§ **Page text**
☆ ☆ ☆ ☆
COVID-19 slowed research studies that were in motion for its technology, but it has continued to progress and is looking to continue growing its team. It expanded its license with JHU to include technology that expands its screening capability to both major subtypes of esophageal cancer, CEO Daniel Lunz said, and adding a multisite research study that is moving forward.
The protests that followed George Floyd’s killing led the early-stage startup team to reevaluate, and they’ve set out to build a foundation as a company that “values diversity and practices racial equity,” Lunz said, and is working with folks internally and outside the company “to establish a strong foundation with policies, practices, systems, and a culture that creates an equitable work environment.”
The org that focuses on amplifying, mapping and funding Black-led organizations in Greater Baltimore is fresh off its second day of giving, called CLLCTIVGIVE, on Aug. 7. This raised more than $55,000 for 36 organizations. With the pandemic, it also launched microgrants called Baltimore Black-Led Solidarity, and has provided more than 90 microgrants since.
“We will continue on this path and work to make Baltimore a more just and equitable city,” said founder Jamye Wooten. “We believe that those most affected by an issue must be at the forefront of resolving that issue.”
☆ ☆ ☆ ☆
§ **Supplied data**

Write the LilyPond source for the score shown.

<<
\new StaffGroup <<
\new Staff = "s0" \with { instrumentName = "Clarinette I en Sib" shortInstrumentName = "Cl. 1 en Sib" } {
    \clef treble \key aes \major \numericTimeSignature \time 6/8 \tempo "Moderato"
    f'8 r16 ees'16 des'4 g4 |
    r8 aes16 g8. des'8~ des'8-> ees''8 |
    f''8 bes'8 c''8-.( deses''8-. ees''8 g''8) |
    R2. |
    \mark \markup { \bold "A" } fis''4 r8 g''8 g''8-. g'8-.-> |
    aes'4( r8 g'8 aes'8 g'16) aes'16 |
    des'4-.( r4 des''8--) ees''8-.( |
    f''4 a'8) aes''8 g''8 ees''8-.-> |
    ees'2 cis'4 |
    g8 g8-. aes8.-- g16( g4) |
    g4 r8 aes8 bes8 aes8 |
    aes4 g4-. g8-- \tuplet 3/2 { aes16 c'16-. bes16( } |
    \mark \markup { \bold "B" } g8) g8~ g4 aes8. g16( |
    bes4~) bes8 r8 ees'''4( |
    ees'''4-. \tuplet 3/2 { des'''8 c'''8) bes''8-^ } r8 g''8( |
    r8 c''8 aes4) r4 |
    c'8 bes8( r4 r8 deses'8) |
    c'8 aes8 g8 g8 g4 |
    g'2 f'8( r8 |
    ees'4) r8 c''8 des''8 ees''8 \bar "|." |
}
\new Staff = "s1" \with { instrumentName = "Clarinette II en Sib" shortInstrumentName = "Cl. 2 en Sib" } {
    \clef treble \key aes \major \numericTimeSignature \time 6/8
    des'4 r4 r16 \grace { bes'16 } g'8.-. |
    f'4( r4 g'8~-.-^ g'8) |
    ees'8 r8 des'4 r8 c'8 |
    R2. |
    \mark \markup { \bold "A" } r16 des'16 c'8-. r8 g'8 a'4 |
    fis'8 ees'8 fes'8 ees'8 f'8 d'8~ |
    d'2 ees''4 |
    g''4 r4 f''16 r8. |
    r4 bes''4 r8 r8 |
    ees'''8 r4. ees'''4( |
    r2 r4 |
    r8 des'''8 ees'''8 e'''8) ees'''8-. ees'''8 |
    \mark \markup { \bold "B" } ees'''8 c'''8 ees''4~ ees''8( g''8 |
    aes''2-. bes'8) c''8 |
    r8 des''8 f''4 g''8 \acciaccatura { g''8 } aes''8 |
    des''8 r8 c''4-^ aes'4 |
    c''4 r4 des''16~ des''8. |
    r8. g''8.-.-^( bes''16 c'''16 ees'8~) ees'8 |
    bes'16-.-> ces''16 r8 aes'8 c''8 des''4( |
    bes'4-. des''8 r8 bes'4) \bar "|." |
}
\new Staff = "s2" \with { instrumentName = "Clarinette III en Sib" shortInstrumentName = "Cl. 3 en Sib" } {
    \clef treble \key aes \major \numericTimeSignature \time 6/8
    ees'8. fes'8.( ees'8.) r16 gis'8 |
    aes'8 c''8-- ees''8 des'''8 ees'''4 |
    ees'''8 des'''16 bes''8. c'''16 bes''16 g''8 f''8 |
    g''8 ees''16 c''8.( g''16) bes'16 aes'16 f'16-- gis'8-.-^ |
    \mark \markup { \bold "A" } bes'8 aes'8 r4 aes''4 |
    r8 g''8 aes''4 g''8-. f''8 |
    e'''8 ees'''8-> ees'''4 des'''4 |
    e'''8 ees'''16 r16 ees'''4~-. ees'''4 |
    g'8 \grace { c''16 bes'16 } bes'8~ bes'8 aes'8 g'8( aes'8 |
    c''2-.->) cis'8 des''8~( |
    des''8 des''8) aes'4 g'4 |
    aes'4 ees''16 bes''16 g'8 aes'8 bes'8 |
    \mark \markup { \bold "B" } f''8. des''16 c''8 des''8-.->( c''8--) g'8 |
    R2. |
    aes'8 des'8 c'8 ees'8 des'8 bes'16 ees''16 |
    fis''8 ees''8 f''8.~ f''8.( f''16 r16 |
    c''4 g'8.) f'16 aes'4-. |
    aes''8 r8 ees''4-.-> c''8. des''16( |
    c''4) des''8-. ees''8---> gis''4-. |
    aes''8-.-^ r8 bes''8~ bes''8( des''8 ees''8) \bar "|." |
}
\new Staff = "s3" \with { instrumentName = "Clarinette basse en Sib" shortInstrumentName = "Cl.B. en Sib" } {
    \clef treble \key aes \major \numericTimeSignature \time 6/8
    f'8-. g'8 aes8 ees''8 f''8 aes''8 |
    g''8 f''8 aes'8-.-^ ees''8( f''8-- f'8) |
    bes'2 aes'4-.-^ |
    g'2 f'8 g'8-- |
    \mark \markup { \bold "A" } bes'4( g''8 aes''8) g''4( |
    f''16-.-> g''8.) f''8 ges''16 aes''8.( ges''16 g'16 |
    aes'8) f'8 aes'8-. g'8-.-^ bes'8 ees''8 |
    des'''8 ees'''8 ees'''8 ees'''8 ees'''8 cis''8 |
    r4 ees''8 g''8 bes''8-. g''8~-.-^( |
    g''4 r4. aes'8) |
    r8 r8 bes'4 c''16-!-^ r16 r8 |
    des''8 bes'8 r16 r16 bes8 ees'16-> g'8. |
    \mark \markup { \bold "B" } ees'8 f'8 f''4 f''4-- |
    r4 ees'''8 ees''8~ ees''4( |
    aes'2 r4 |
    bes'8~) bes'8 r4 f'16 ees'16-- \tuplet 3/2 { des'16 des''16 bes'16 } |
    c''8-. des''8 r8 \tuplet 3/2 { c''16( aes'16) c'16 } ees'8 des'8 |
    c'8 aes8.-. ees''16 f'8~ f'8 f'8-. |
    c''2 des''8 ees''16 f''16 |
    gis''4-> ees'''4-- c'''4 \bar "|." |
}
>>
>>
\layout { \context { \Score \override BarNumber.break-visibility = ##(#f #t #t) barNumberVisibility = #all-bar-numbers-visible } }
☆ ☆ ☆ ☆
§ **Task requirements**
1. In the page text, rewrite the passage starting with "COVID-19 slowed research" and going on through "is moving forward.", replacing "esophageal cancer" with "gastric cancer".
2. Answer these questions from the page text:
(a) Who is named as the startup's CEO?
(b) How much money did CLLCTIVGIVE raise, and for how many organizations?
(c) Who is the founder quoted at the end?
3. Using the page text, mark each statement yes or no and quote the words that settle it:
(a) CLLCTIVGIVE took place on Aug. 7.
(b) The startup expanded its license with JHU.
(c) The Baltimore Black-Led Solidarity program has provided more than 200 microgrants.

§ **Your responses**
1.
COVID-19 slowed research studies that were in motion for its technology, but it has continued to progress and is looking to continue growing its team. It expanded its license with JHU to include technology that expands its screening capability to both major subtypes of gastric cancer, CEO Daniel Lunz said, and adding a multisite research study that is moving forward.

2.
(a) Daniel Lunz.
(b) More than $55,000, for 36 organizations.
(c) Jamye Wooten.

3.
(a) Yes: "is fresh off its second day of giving, called CLLCTIVGIVE, on Aug. 7."
(b) Yes: "It expanded its license with JHU"
(c) No: "has provided more than 90 microgrants since."